TASK DETAILS :: Please count the lines in the records below that contain the string "start", matching case exactly, and give only the number.
+++ RECORDS PROVIDED
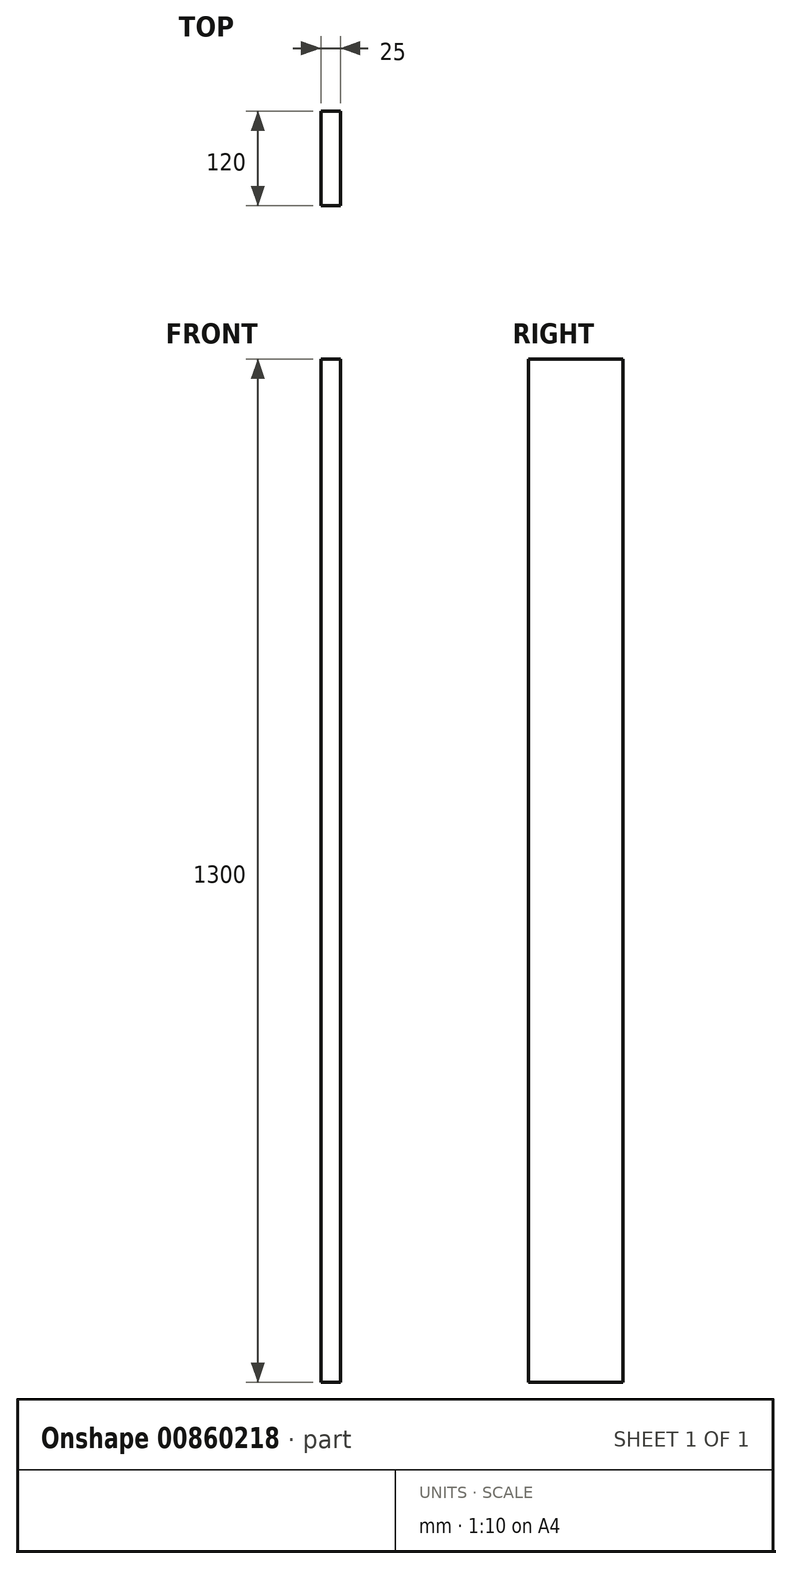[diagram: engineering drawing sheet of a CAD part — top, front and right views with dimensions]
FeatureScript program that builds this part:
annotation { "Feature Type Name" : "Feature", "Feature Type Description" : "" }
export const myFeature = defineFeature(function(context is Context, id is Id, definition is map)
    precondition{}
    {
        {
            var Q0;
            Q0=qCreatedBy(makeId("Right.planeOp"),FACE);
            var sketch = newSketch(context, id + "F0", { "sketchPlane" : qUnion([Q0])});
            skLineSegment(sketch, "E0.bottom", {"start": v(0, 0) * mm, "end": v(120, 0) * mm});
            skLineSegment(sketch, "E0.top", {"start": v(0, 1300) * mm, "end": v(120, 1300) * mm});
            skLineSegment(sketch, "E0.left", {"start": v(0, 0) * mm, "end": v(0, 1300) * mm});
            skLineSegment(sketch, "E0.right", {"start": v(120, 0) * mm, "end": v(120, 1300) * mm});
            skSolve(sketch);
        }
        {
            var Q0;
            Q0=makeQuery(id+"F0.imprint","IMPRINT",FACE,{"disambiguationData":[TD([[makeQuery(id+"F0.imprint","IMPRINT",EDGE,{"derivedFrom":sQuery(id+"F0.wireOp",EDGE,"E0.bottom")}),1.0]])]});
            extrude(context, id + "F1", {"entities" : qUnion([Q0]), "depth" : 25 * mm, "offsetDistance" : 25 * mm});
        }
    });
++++++
SOLVED PROBLEM :: 4